PROBLEM STATEMENT: Copy out every one of the records below word for word, keeping each line in its original order.

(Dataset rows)
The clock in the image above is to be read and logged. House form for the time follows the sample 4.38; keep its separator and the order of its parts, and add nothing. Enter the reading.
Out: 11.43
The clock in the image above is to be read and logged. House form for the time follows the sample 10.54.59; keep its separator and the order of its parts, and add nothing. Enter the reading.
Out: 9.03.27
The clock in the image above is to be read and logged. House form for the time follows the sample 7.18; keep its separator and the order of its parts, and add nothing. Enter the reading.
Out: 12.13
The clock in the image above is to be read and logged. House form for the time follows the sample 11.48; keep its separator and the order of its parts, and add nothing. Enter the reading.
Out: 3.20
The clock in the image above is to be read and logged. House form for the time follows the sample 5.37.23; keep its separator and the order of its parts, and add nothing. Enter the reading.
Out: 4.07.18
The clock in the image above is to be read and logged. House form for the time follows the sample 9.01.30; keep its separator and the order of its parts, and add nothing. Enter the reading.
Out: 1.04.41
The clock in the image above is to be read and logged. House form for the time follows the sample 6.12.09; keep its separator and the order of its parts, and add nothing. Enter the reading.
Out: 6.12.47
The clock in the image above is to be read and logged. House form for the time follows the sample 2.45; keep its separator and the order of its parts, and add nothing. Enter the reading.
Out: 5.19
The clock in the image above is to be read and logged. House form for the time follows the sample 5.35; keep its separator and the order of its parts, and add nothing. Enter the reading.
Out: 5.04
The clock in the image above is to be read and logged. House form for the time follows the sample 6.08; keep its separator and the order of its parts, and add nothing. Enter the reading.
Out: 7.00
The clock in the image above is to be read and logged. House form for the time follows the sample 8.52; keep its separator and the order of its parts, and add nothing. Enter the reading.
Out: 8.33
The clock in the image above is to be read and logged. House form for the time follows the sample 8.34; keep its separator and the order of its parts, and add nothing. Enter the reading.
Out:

OUTPUT OF THE TASK:
The clock in the image above is to be read and logged. House form for the time follows the sample 4.38; keep its separator and the order of its parts, and add nothing. Enter the reading.
Out: 11.43
The clock in the image above is to be read and logged. House form for the time follows the sample 10.54.59; keep its separator and the order of its parts, and add nothing. Enter the reading.
Out: 9.03.27
The clock in the image above is to be read and logged. House form for the time follows the sample 7.18; keep its separator and the order of its parts, and add nothing. Enter the reading.
Out: 12.13
The clock in the image above is to be read and logged. House form for the time follows the sample 11.48; keep its separator and the order of its parts, and add nothing. Enter the reading.
Out: 3.20
The clock in the image above is to be read and logged. House form for the time follows the sample 5.37.23; keep its separator and the order of its parts, and add nothing. Enter the reading.
Out: 4.07.18
The clock in the image above is to be read and logged. House form for the time follows the sample 9.01.30; keep its separator and the order of its parts, and add nothing. Enter the reading.
Out: 1.04.41
The clock in the image above is to be read and logged. House form for the time follows the sample 6.12.09; keep its separator and the order of its parts, and add nothing. Enter the reading.
Out: 6.12.47
The clock in the image above is to be read and logged. House form for the time follows the sample 2.45; keep its separator and the order of its parts, and add nothing. Enter the reading.
Out: 5.19
The clock in the image above is to be read and logged. House form for the time follows the sample 5.35; keep its separator and the order of its parts, and add nothing. Enter the reading.
Out: 5.04
The clock in the image above is to be read and logged. House form for the time follows the sample 6.08; keep its separator and the order of its parts, and add nothing. Enter the reading.
Out: 7.00
The clock in the image above is to be read and logged. House form for the time follows the sample 8.52; keep its separator and the order of its parts, and add nothing. Enter the reading.
Out: 8.33
The clock in the image above is to be read and logged. House form for the time follows the sample 8.34; keep its separator and the order of its parts, and add nothing. Enter the reading.
Out:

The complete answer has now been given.